EXERCISE AIM =>
Write the next part of the "Cliches Come to Life" passage below, picking up right after its last sentence.

PASSAGE =>
########################################

Cliches Come to Life
In September, Jonesboro, Ga., high school science teacher Doris Walker, 43, proved her innocence of a student's charge that she had had an affair with him, by baring her breasts to show the jury a surgical scar that the student failed to mention when asked if Walker's breasts had any unusual characteristics. And in October, a 12-year-old girl in Phoenix, who said she had been molested by her grandfather for four years, convinced police to arrest him when she handed officers a bottle in which she had gathered his sperm; she said she got the idea from an episode of TV's "NYPD Blue."
-- In a high-profile trial in St. Paul, Minn., reported in News of the Weird in 1997, members of the well-to-do family of Gerald and Judy Dick were charged with hiring a personal shoplifter to steal expensive goods from Dayton's department store (although ultimately only Judy was convicted, and on a lesser charge). In February 1999, the Dicks' son Jim, 34, who had been accused in 1997 of paying a shoplifter $800 for $6,000 worth of Dayton's clothing and who now works as a professional model, was hired for Dayton's new spring fashions advertising campaign, apparently without Dayton's executives realizing it.

########################################

Saved entries =>
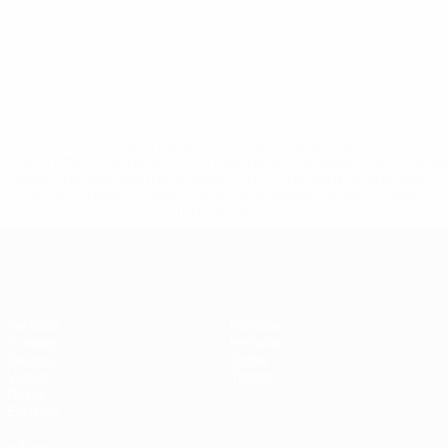
* Suspendida hasta nuevo aviso. <a
href='https://es.uefa.com/insideuefa/mediaservices/medi
148df3492859-aef1bad645a5-1000--fifa-uefa-suspenden-
a-los-clubes-y-selecciones-nacionales-rusas/'>Más
información</a>
Eurocopa de Fútbol Sala
Partidos
Noticias
Sorteos
Historia
Grupos
Sobre
Vídeos
Tienda
Datos
Equipos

########################################

RESULT FOR THIS EXERCISE =>
-- News of the Weird reported in October 1998 on the on-the-job death by snake bite of serpent-handling preacher John W. (Punkin) Brown Jr. Because Brown's wife died three years earlier (also of a snake bite during services in Kentucky), the Browns' three children were objects of a custody fight between the two sets of grandparents. In February 1999, the wife's parents won primary custody, in a Newport, Tenn., hearing, in part because Mr. Brown's parents had allegedly violated an earlier court order never to take the children to a snake-handling church.